As is, meanwhile, the United Methodist Church that continues to shoot itself in the ecclesial foot and commit itself to eternal irrelevance. If you haven’t been following that action … well, you’re probably better off. Let’s just say that while a large segment of the body pushed for inclusion, the denomination as a whole ultimately doubled down on its refusal of gay weddings and ordinations.
2019. Here we are.
It’s not like homophobia in the church is a new thing. But it does seem to be trending right now. Maybe that’s because, with more and more Christians pushing for inclusion and acceptance, the voices of “no” have to be even louder. Which begs the question: what are they afraid of?
I have some theories. Here are four:
- The eternal retribution of God. No lie, some people honestly believe in their bones that failure to alert fellow Christians to their “sinful” ways will result in the harsh judgment of the almighty. And I don’t mean judgment on the purported sinner—but on the reporter himself/herself. Like, if I see you are about to go drown a sack of kittens, and I don’t holler at you to “stop, because the Bible says so!” then I, myself, will somehow be facing the inferno doors because of it. Honestly, a person who would drown a sack of kittens actually makes the list of souls for which I am concerned. It defies belief that this is some folks’ actual image of God, and therefore, their idea of what it means to be a Christian. I’m sad for them more than anything … but I sure wish they didn’t have so much power to wreck people’s lives with their misguided beliefs.

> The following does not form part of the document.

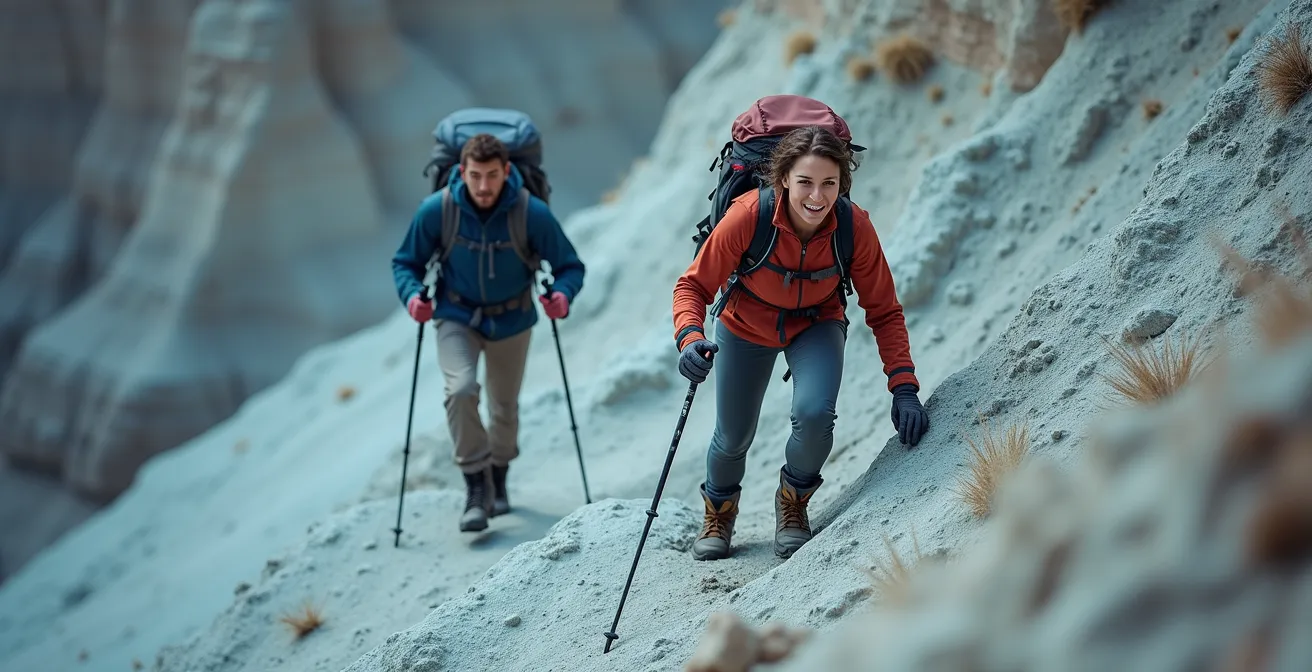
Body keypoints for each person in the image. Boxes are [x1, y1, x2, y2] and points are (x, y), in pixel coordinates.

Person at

- That they might catch gay. Or I guess that their KIDS might catch gay. Some people believe, whether overtly or subconsciously, that prolonged exposure to homosexuals will indeed render one homosexual. Nevermind science. They are not taking any chances.
- Loss of moral authority. Because if we say gay is okay, we have no ground to stand on re: any other brand of mortal sin!

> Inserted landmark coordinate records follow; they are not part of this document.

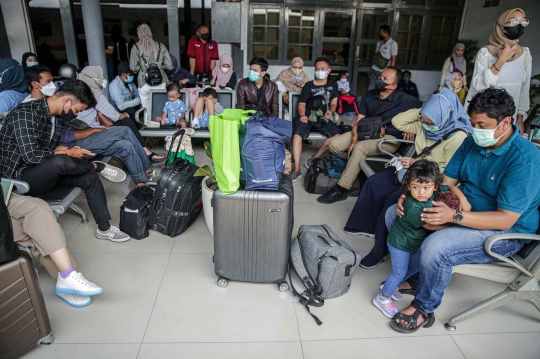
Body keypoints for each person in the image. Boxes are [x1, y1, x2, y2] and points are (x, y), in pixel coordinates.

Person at [388, 88, 540, 334]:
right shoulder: (472, 141)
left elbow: (505, 219)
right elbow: (446, 181)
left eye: (482, 124)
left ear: (506, 123)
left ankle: (424, 308)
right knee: (396, 214)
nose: (476, 130)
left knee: (437, 246)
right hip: (459, 209)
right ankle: (418, 275)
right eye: (473, 123)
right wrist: (415, 197)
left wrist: (454, 217)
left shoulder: (525, 159)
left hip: (505, 231)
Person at [347, 88, 470, 269]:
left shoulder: (457, 137)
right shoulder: (425, 125)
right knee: (375, 182)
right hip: (412, 172)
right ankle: (365, 226)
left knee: (393, 199)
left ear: (444, 116)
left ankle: (379, 251)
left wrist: (416, 163)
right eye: (424, 120)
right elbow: (398, 121)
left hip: (431, 182)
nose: (425, 124)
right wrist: (424, 112)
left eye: (429, 121)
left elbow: (449, 173)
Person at [0, 80, 131, 242]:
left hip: (43, 171)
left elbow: (51, 148)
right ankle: (95, 165)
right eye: (77, 110)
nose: (76, 115)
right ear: (67, 101)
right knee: (62, 161)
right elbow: (31, 156)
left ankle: (104, 228)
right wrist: (65, 152)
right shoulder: (25, 114)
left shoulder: (54, 117)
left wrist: (64, 150)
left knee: (88, 176)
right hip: (19, 178)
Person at [373, 160, 468, 318]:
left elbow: (451, 186)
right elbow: (429, 226)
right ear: (409, 187)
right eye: (415, 187)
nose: (421, 192)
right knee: (399, 272)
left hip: (412, 241)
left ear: (435, 187)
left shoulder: (435, 190)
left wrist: (462, 199)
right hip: (400, 243)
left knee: (413, 267)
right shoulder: (414, 206)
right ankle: (382, 298)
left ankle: (390, 287)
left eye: (426, 188)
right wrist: (453, 225)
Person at [318, 67, 423, 204]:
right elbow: (359, 121)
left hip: (389, 138)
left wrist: (412, 127)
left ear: (393, 86)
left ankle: (341, 189)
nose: (380, 80)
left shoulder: (406, 100)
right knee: (334, 145)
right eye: (380, 77)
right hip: (365, 131)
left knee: (360, 148)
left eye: (385, 79)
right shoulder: (369, 95)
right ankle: (357, 165)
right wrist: (354, 139)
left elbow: (425, 112)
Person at [8, 194, 103, 307]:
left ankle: (67, 276)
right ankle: (65, 280)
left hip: (4, 197)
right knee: (31, 233)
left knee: (37, 208)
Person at [77, 65, 165, 163]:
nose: (104, 79)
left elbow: (136, 96)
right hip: (94, 130)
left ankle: (145, 152)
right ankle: (146, 152)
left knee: (128, 119)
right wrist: (125, 114)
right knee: (126, 121)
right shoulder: (96, 94)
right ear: (93, 78)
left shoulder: (80, 91)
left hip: (91, 128)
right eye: (101, 76)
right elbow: (116, 114)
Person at [465, 8, 531, 134]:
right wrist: (500, 60)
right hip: (482, 119)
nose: (519, 25)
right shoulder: (486, 53)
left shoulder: (524, 54)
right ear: (501, 25)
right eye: (513, 21)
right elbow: (478, 87)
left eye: (523, 21)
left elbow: (524, 88)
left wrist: (520, 117)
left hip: (507, 120)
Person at [290, 57, 341, 181]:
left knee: (337, 134)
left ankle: (314, 158)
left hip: (323, 117)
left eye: (322, 69)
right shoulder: (309, 85)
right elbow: (301, 104)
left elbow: (334, 102)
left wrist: (331, 111)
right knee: (297, 135)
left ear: (329, 70)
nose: (319, 71)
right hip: (307, 116)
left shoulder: (333, 85)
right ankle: (296, 169)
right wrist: (302, 115)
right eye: (317, 69)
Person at [129, 24, 173, 110]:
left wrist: (142, 67)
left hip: (144, 81)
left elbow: (134, 68)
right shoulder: (161, 46)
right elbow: (169, 65)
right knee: (161, 107)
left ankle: (148, 122)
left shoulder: (135, 47)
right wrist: (160, 65)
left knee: (146, 109)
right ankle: (160, 121)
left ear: (138, 33)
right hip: (160, 80)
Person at [368, 25, 398, 91]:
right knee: (371, 88)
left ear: (386, 33)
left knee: (381, 89)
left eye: (381, 33)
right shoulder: (379, 43)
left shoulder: (393, 44)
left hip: (383, 71)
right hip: (374, 69)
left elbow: (393, 60)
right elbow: (375, 56)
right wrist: (371, 68)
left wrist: (390, 73)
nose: (379, 35)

- Change itself. Many people who cling to an anti-gay church doctrine are less afraid of the sexuality thing itself, and more afraid of what “other” (ominous and mysterious) changes might follow. I mean, if they open the floodgates, as it were, and let in the “alternative lifestyle crowd,” who knows what else might happen? A future in which such things are acceptable seems murky and morally ambiguous, at best; at worst, apocalyptic.
You know, all things considered, I think that last one probably carries the most weight. It is the fear of change itself that keeps our faith so small and scared. When you get right down to it, are ANY of these fears legitimate? No. On the first count—I assure you, God has bigger fish to fry than who is sleeping with whom, and even BIGGER ones to deal with than who is failing to police whose sex life. (If you followed that sentence, you are my people). To the second point, the fear of same-sex attraction being contagious—the very existence of straight women disproves this point. I assure you, if we could all make ourselves lesbians by hanging out with our lesbian friends more, we’d do it. Men are kind of a hassle sometimes, and you know I’m right.

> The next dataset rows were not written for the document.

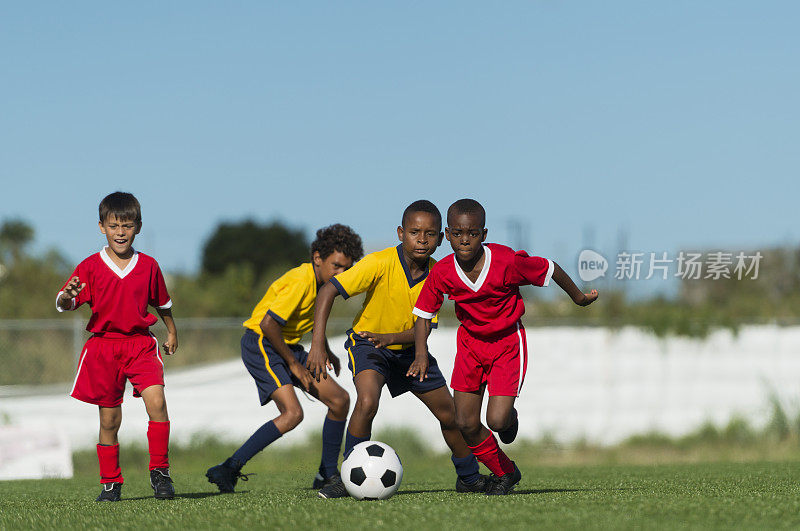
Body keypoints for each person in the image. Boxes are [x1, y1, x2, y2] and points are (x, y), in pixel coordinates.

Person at [412, 198, 598, 495]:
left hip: (507, 343)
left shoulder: (506, 262)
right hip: (470, 347)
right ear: (447, 235)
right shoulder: (443, 271)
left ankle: (509, 417)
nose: (464, 240)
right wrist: (421, 354)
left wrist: (577, 297)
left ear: (484, 235)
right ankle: (506, 472)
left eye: (472, 233)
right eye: (458, 233)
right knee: (466, 423)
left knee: (496, 420)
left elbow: (550, 268)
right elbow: (423, 313)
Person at [307, 200, 490, 498]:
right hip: (368, 344)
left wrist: (391, 338)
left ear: (441, 239)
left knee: (451, 415)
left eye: (430, 234)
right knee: (367, 401)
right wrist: (317, 343)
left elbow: (426, 326)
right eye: (414, 232)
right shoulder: (379, 263)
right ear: (400, 233)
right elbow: (328, 290)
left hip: (411, 352)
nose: (422, 239)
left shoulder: (441, 274)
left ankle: (469, 477)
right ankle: (347, 476)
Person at [206, 224, 363, 493]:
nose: (341, 273)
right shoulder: (301, 280)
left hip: (287, 346)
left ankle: (326, 474)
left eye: (346, 268)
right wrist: (293, 364)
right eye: (336, 265)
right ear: (317, 258)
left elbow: (313, 318)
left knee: (339, 401)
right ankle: (228, 468)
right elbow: (268, 324)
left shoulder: (324, 285)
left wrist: (324, 348)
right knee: (292, 414)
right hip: (262, 344)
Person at [56, 191, 178, 502]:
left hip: (139, 345)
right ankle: (111, 482)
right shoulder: (90, 266)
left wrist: (172, 332)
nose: (120, 232)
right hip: (104, 348)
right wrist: (68, 296)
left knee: (158, 403)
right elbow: (66, 301)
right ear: (101, 227)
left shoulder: (148, 265)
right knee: (109, 420)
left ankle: (160, 472)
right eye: (113, 226)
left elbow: (162, 303)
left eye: (126, 225)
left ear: (138, 226)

As for number three and the loss of moral authority? LOL. That ship has long since sailed. If the pandemic of clergy sex abuse trials didn’t do it, nothing will.
And to the last thing … well, that fear is the hardest to dispel, because I can’t tell you what the future holds. But I can tell you it holds deep uncertainty, with or without the LGBT crowd in your pews. We might as well invite them with open arms. The very sad truth is … most of them don’t want to be there anyway at this point. And why would they? Who can blame them?
But for the few who do—for the faithful remnant who want to love who they love and still be loved by their church—I pray the rest of us can let go of a few small fears, and embrace the whole Church. As intended by the God in whom there is no fear.